**TASK LIST:**
A: Duplicate the section of the broach bushings thread that starts at "## Dr Jo (Jul" and ends at "one or two.".
B: Answer the following from the broach bushings thread, one line each:
(i) How many keyway broaches did Peter buy?
(ii) What material were the tool holders Peter made earlier made from?
(iii) What material does Dr Jo use for bushes?
C: Carry the broach bushings thread further, starting after its last sentence.

PROVIDED PASSAGE START

# Broach bushings



## deeferdog (Jul 16, 2018)

I finally got the bullet and purchased four keyway broaches and I now want to make a range of bushes to suit. My question is, can they be made from aluminium? I don't see that they are subject to a great deal of load and they will not be used enough for wear to be a problem but I have been wrong on so many things of late that I thought I would seek the advice of the forum. I hope that the consensus will be for aluminium as they will be a lot quicker to make. The tool holders I made a while back out of aluminium have been a complete sucesss, so I'm tempted to proceed, however I'll wait your input. I appreciate your interest. Cheers, Peter


----------



## Dr Jo (Jul 16, 2018)

I make bushes out of steel as and when I need them. There is little point in making a set when you will probably only need one or two.

PROVIDED PASSAGE END
DATA RECORDS START

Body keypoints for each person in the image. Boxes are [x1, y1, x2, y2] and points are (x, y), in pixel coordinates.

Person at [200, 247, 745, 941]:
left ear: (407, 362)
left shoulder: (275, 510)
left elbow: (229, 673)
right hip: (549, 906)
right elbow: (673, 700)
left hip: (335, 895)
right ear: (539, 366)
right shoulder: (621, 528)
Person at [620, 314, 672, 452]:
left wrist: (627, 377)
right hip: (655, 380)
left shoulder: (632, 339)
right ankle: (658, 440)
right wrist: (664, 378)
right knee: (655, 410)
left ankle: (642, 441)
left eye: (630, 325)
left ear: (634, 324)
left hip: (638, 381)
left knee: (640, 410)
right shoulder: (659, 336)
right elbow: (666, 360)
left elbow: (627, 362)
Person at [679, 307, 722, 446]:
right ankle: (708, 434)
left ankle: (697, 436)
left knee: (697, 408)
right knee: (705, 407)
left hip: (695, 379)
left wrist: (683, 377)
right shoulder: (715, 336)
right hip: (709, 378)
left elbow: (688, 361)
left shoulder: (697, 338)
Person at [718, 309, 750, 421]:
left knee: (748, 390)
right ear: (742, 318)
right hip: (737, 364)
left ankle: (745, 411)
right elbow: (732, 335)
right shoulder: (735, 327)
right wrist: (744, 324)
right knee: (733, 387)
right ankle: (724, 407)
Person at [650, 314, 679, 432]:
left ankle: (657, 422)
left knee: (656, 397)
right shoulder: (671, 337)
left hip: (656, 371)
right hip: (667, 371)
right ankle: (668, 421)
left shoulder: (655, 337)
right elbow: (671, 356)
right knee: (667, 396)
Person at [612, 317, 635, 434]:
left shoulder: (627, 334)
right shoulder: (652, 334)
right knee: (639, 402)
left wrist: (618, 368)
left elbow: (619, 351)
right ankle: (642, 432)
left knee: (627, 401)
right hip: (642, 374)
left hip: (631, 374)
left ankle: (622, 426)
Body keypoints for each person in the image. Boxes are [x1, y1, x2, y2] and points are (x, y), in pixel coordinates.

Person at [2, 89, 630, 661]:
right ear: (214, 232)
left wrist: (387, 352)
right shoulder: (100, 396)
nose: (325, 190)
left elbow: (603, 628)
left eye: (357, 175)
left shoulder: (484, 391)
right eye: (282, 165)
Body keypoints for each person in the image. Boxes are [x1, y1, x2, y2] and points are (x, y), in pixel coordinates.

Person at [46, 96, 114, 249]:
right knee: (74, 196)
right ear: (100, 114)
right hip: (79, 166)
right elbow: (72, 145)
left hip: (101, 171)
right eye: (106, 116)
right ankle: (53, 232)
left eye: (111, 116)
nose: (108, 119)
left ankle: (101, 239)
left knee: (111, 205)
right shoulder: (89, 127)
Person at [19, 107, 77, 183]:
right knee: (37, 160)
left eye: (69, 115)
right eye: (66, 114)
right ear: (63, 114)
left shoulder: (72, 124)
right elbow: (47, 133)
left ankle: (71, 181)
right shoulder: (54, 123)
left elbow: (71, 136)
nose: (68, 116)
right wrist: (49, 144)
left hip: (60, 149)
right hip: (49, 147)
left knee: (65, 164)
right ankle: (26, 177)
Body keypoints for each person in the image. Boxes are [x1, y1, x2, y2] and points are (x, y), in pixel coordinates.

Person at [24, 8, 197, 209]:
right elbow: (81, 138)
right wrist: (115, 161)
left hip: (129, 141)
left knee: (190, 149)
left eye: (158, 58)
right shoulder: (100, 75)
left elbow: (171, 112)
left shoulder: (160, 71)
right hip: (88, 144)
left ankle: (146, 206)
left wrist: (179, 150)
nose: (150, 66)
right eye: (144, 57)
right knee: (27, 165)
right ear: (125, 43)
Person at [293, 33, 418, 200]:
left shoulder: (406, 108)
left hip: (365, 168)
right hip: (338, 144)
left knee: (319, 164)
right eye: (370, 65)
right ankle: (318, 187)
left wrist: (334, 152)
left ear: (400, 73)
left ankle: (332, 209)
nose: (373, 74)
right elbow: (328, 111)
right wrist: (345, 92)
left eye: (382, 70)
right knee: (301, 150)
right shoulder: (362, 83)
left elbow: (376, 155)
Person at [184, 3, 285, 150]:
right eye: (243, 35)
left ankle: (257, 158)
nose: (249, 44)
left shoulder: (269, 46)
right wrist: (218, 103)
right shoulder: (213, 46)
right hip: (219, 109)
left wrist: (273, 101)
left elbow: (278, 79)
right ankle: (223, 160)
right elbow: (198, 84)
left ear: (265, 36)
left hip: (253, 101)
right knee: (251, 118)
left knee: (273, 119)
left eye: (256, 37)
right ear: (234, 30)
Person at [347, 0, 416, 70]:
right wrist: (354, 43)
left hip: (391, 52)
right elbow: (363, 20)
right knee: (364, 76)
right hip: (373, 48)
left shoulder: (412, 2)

DATA RECORDS END

**ANSWERS FOR THE TASKS:**
A:
## Dr Jo (Jul 16, 2018)

I make bushes out of steel as and when I need them. There is little point in making a set when you will probably only need one or two.

B:
(i) Four.
(ii) Aluminium.
(iii) Steel.

C:
My concern with Aluminium would be it is softer than Steel so could distort from the pressure of the broach passing through and get stuck in the hole. The slot for the broach will also wear quickly.

Jo


----------



## Jasonb (Jul 16, 2018)

Also a risk of the aluminium picking up and the whole lot locking solid. I suppose you could cut the slot deeper and use an additional shim to give the broach a harder surface to run against. Like Jo I make mine from steel as and when I need one if I don't already have something that fits.


----------



## natalefr (Jul 16, 2018)

Hi
Yes you could use aluminum but good aluminium type AU4G and good lubrication


----------



## deeferdog (Jul 16, 2018)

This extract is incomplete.